**RECORDS TO USE**
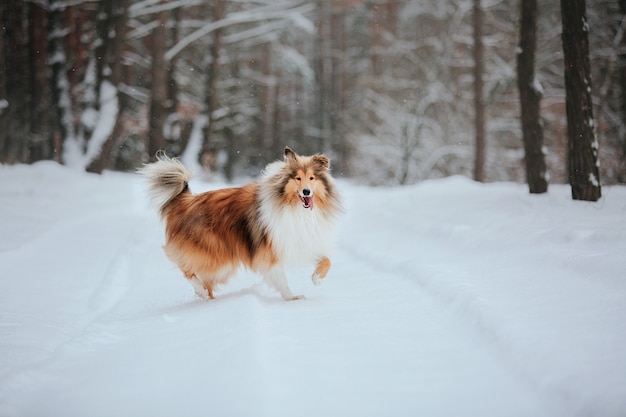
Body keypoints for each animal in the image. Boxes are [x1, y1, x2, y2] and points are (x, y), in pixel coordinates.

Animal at [139, 146, 342, 300]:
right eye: (297, 178)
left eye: (312, 178)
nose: (306, 192)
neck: (294, 208)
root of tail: (187, 201)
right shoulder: (270, 251)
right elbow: (281, 278)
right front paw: (292, 298)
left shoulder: (299, 241)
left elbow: (327, 260)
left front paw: (317, 278)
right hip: (217, 255)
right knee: (189, 270)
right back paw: (200, 291)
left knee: (205, 280)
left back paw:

**EXERCISE OBJECTIVE**
Search each line of the entries for the string "left", then say how many lines have it. Reply with the number only.

**EXERCISE OUTPUT**
6